## Description of the task:
Copy the lines below that contain "CLLR".

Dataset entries
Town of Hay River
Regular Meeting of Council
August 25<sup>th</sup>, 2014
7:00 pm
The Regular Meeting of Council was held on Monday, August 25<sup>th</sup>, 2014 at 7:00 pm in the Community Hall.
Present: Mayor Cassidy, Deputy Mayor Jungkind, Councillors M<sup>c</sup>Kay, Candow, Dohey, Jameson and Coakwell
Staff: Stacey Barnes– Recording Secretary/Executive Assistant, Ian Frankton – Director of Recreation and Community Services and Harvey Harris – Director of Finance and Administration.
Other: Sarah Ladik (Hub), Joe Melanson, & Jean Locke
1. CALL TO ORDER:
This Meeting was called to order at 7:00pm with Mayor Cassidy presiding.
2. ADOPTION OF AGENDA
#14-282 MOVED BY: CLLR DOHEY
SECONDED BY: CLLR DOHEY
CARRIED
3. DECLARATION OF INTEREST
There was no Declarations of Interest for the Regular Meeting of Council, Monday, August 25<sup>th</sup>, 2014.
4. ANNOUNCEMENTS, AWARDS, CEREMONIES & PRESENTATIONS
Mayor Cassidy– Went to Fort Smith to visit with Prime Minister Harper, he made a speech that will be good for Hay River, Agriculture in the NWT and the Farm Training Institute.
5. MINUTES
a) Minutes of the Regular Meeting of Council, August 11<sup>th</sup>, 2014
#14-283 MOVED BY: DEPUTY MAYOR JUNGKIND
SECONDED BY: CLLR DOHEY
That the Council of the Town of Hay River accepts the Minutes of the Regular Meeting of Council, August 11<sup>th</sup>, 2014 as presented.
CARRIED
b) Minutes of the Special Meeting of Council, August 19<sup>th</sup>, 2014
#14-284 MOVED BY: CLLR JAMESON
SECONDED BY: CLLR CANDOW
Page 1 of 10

## Your solution:
#14-282 MOVED BY: CLLR DOHEY
SECONDED BY: CLLR DOHEY
SECONDED BY: CLLR DOHEY
#14-284 MOVED BY: CLLR JAMESON
SECONDED BY: CLLR CANDOW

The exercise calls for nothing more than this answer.